Relatos de plagas y epidemias: Cubos negros
"A dark creation, a new design
A new life"
Remains of Nothing, Archive
Y todos nos colocamos mascarillas y cubrimos nuestras bocas y narices. Y todos parecíamos bandoleros o asaltantes confiando en que con eso bastaba para evitar el contagio, mientras los científicos de todo el mundo buscaban una cura para la cepa del virus que se había expandido por el planeta como un reguero de pólvora, dejando unos cuantos cientos de muertos en Bangladesh, otros tantos en Canadá, unos pocos en Egipto… Mientras no supieran cómo detenerlo, controlarlo y eliminarlo, estábamos condenados a andar por las calles sin reconocernos los rostros. Aprendimos a mirar a los ojos, si es que lográbamos levantarlos de las proyecciones tridimensionales de nuestros teléfonos, para saber si estábamos frente a un amigo o un desconocido, mientras las informaciones se sucedían a velocidad luz, apenas permitiéndonos entender qué estaba ocurriendo.
Paro cuando los científicos hallaron la cura, dando a conocer el suceso con bombos y platillos, la naturaleza ya había hecho su trabajo. El virus mutó, se tornó más agresivo e impredecible. Más voraz y mortal. Nosotros seguíamos las trágicas noticias desde nuestras estaciones móviles, al interior de oficinas y casas, asombrados y abrumados por los cien mil muertos en Haití, otro par de millares en Rumania, centenares en Chile y Argentina. Pero tampoco prestamos demasiada atención. Las mascarillas ya no eran suficientes y los proveedores crearon protecciones similares a las máscaras antigás que se vendieron como pan caliente, además de los guantes de goma gruesa para evitar cualquier contacto contagioso incluso dentro del hogar, y líquidos fétidos y pegajosos que debíamos esparcir en nuestros cuerpos y casas, para impedir que el letal ejército invisible invadiera nuestros últimos territorios. Fue difícil acostumbrarnos a manipular nuestros teléfonos y computadoras con aquellos artilugios, pero encontramos la forma, mientras hombres y mujeres de ciencia incluso sacrificaban sus vidas buscando una cura. Y cuando lo hicieron, el éxito fue efímero. El virus ya había mutado nuevamente y todos corrimos a comprar los exotrajes de polímero negro que mostraban las vitrinas de las tiendas, las nuevas máscaras y filtros, las antiparras y los guantes aún más gruesos e incómodos que los anteriores para protegernos del patógeno que pululaba en al aire, en el agua y nuestros alimentos.

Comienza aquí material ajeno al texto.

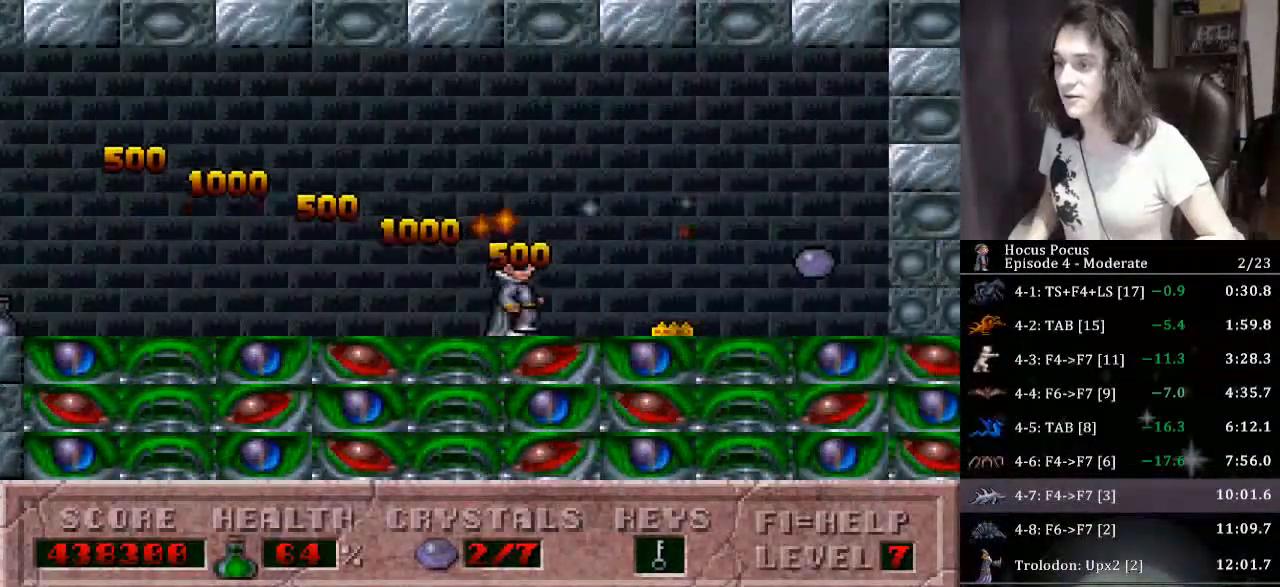
{"keys": ["left"], "events": [[433, "left", "down"], [500, "right", "up"]]}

Estos nuevos disfraces eran capaces de reciclar la transpiración y la orina para hidratar nuestros cuerpos y minimizar el consumo de agua posiblemente contaminada. En casa, teníamos aparatos que purificaban cada bocado de comida y que detectaban el virus aunque no eran capaces de hacerle daño alguno, pero sí desalojarlo de nuestros espacios seguros. Bueno, eso lo podíamos hacer quienes teníamos dinero suficiente para comprar los exotrajes, filtros, máscaras y guantes originales; los que no podían acceder a ellos o adquirir sus imperfectas imitaciones, simplemente morían. Unos cuantos millones en China, otros tantos en Congo, algunos cientos de miles en Francia o Brasil.

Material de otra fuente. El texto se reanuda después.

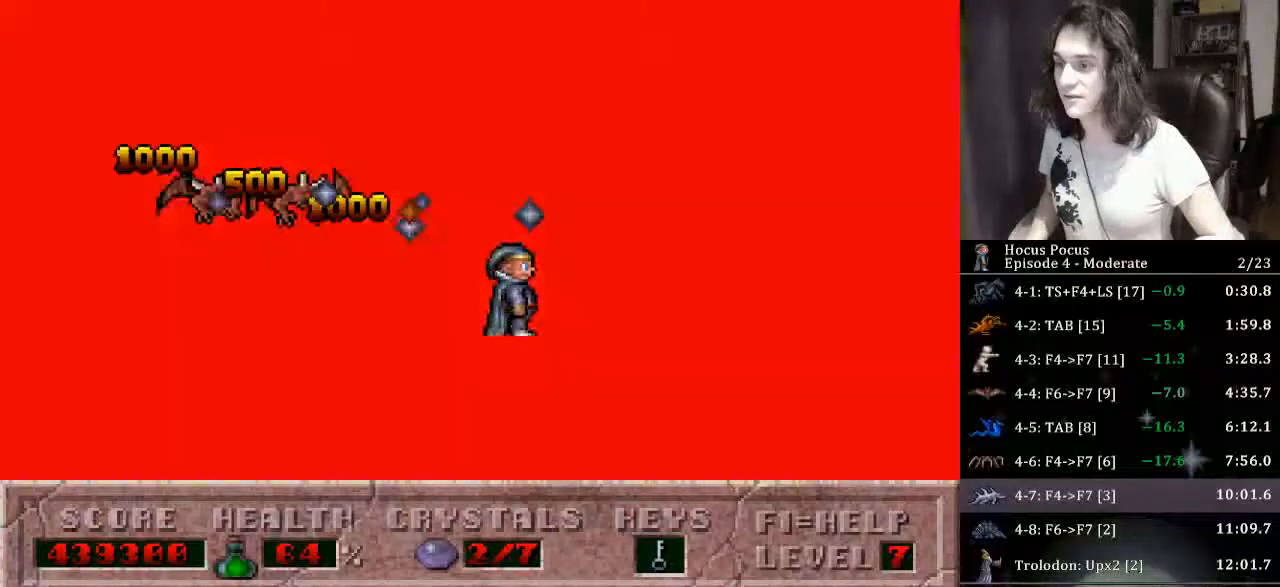
{"keys": ["left"], "events": []}
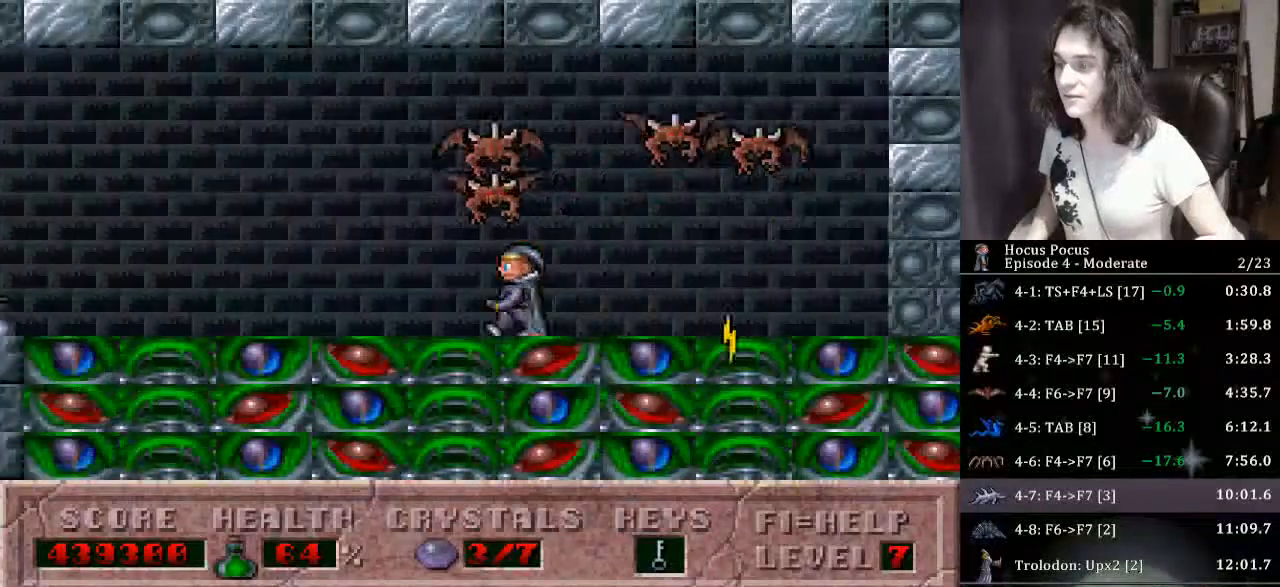
{"keys": ["left"], "events": []}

Después, tuvimos que cubrir los muros de nuestras casas con el mismo polímero de color negro. El patógeno usaba la clorofila para reproducirse y estar en las calles era un peligro mortal. Lo comentamos en nuestros chats y redes mientras los juegos de azar y memoria se nos empezaban a agotar, mientras los científicos morían buscando un antídoto, mientras los cables, sin ningún mantenimiento, caían de los postes, mientras las antenas se oxidaban y dejaban de transmitir señales virtuales de vida, mientras las tiendas cerraban, atiborradas de muertos que todavía tenían billetes en sus manos, buscando la salvación.
Así, el mundo se pobló de cubos negros, cerrados y sellados, silenciosos e inertes. Y aunque algunos colindan entre ellos, no hay posibilidad de comunicarnos para saber si en su interior todavía hay vida envasada en trajes de última generación.